-- OBJECTIVES --
**1.** Copy the passage on the Savills and Eastdil deal starting at "Rainmakers - a" and ending at "by the young.", swapping "hotels" for "lodging".
**2.** Write out every line of the records as a numbered list, skipping blank lines and leaving out the pictures.

Where Eastdil stakeholders end up after the M&A is done (Credit: Savills PLC)
From the announcement: “The majority of the after-tax consideration received by Eastdil Secured employees will be in Savills equity.” Meaning: No quick cash-outs for Eastdil stalwarts – they’ve got to stick it out under the new regime to make the payoff worthwhile. What’s more, their upside is at the whims of shareholders who haven’t been that hot on the brokerage’s stock – it’s about a third off its late ‘21 highs and has gone basically nowhere over the past year. Eastdil’s 85 sr. employees, who collectively will hold 6.3% of Savills, have lock-ups released on the 4th, 5th, and 6th anniversaries of the completion of the merger, as well as non-solicits and noncompetes, “which, if breached, will result in forfeiture of a significant majority of their unvested Consideration Shares.”
Temasek, Guggenheim, and Wells, by contrast, will have far shorter lock-ups of 12 & 18 months. They can take their spoils and move on.
So we’ll see how Eastdil’s rainmakers digest these terms, and whether the acquisition – as acquisitions are wont to do – leads to some churn. The firm has lost some key talent in the last 2Y, notably debt ace Jonathan 🔥 stone and the Smolen/Bohler multi team to Newmark & industrial vet Adam Pastor to Cushman.
Rainmakers - a deeply incomplete list: Kristin Gannon (M&A, Advisory); Will Silverman/Gary Phillips & Daniel Parker(NY I-sales); Grant Frankel (debt), Rob Walters (data centers); Louis Stervinou/Jeff Davis (hotels); Ryan Reid (multi), Stephen Van Dusen (SF). Unlike its peers, Eastdil tends to credit the firm on deals (akin to how The Economist does bylines) rather than individual brokers, so it’s surprisingly hard to get a full picture of the alpha dealmakers. Eastdil also has some OG legends like Steve Silk & Jay Borzi (“could sell ketchup popsicles to a woman in white gloves,” is how one West Coast player described Borzi), but tough to tell if they’re still on the front lines. Brokerage, as many will tell you, is a grueling sport best played by the young.

-- Spatial annotation records --
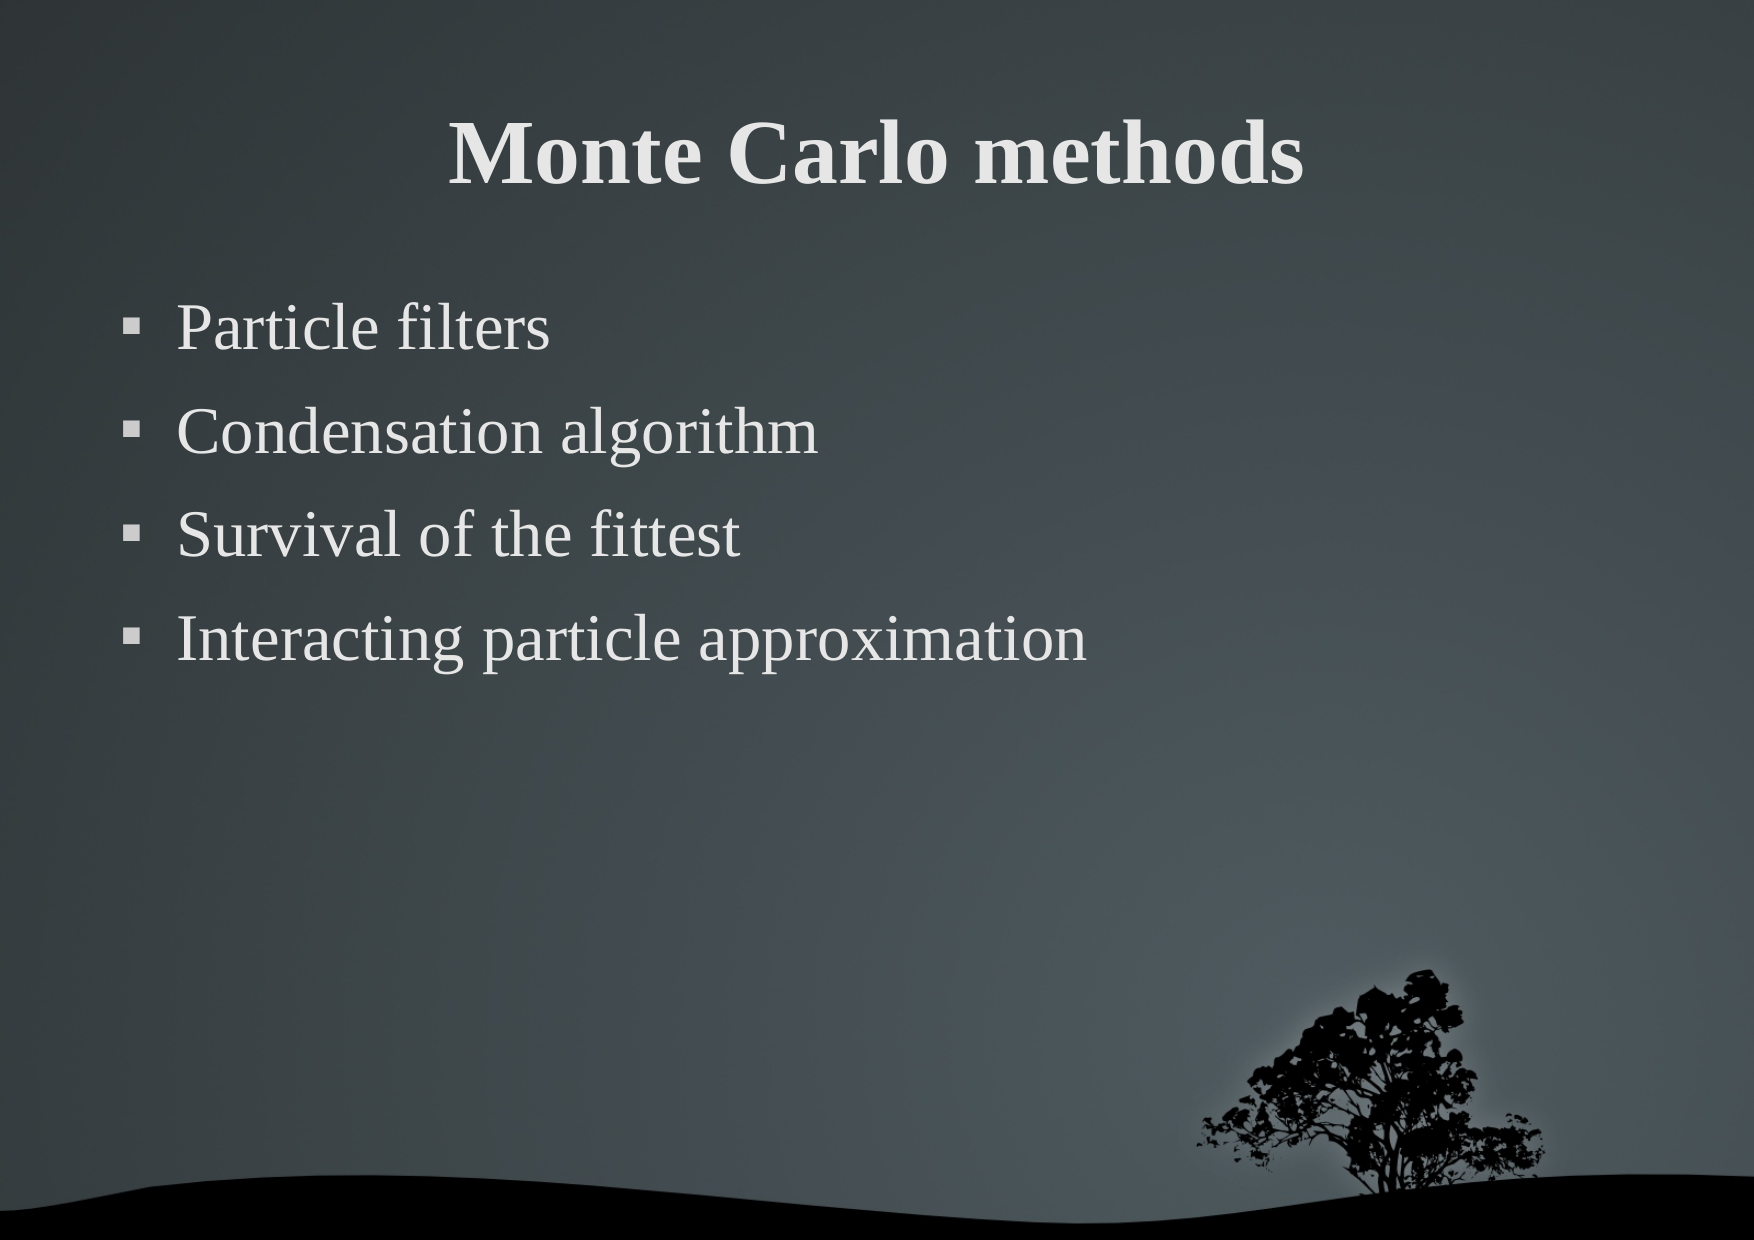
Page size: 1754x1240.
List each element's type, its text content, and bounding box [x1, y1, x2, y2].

picture [0, 0, 1754, 1240]
list Particle filters Condensation algorithm Survival of the fittest Interacting particle approximation [87, 290, 1667, 1094]
title Monte Carlo methods [87, 56, 1667, 249]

-- FULL ANSWERS --
**1.**
Rainmakers - a deeply incomplete list: Kristin Gannon (M&A, Advisory); Will Silverman/Gary Phillips & Daniel Parker(NY I-sales); Grant Frankel (debt), Rob Walters (data centers); Louis Stervinou/Jeff Davis (lodging); Ryan Reid (multi), Stephen Van Dusen (SF). Unlike its peers, Eastdil tends to credit the firm on deals (akin to how The Economist does bylines) rather than individual brokers, so it’s surprisingly hard to get a full picture of the alpha dealmakers. Eastdil also has some OG legends like Steve Silk & Jay Borzi (“could sell ketchup popsicles to a woman in white gloves,” is how one West Coast player described Borzi), but tough to tell if they’re still on the front lines. Brokerage, as many will tell you, is a grueling sport best played by the young.

**2.**
1. Page size: 1754x1240.
2. List each element's type, its text content, and bounding box [x1, y1, x2, y2].
3. picture [0, 0, 1754, 1240]
4. list Particle filters Condensation algorithm Survival of the fittest Interacting particle approximation [87, 290, 1667, 1094]
5. title Monte Carlo methods [87, 56, 1667, 249]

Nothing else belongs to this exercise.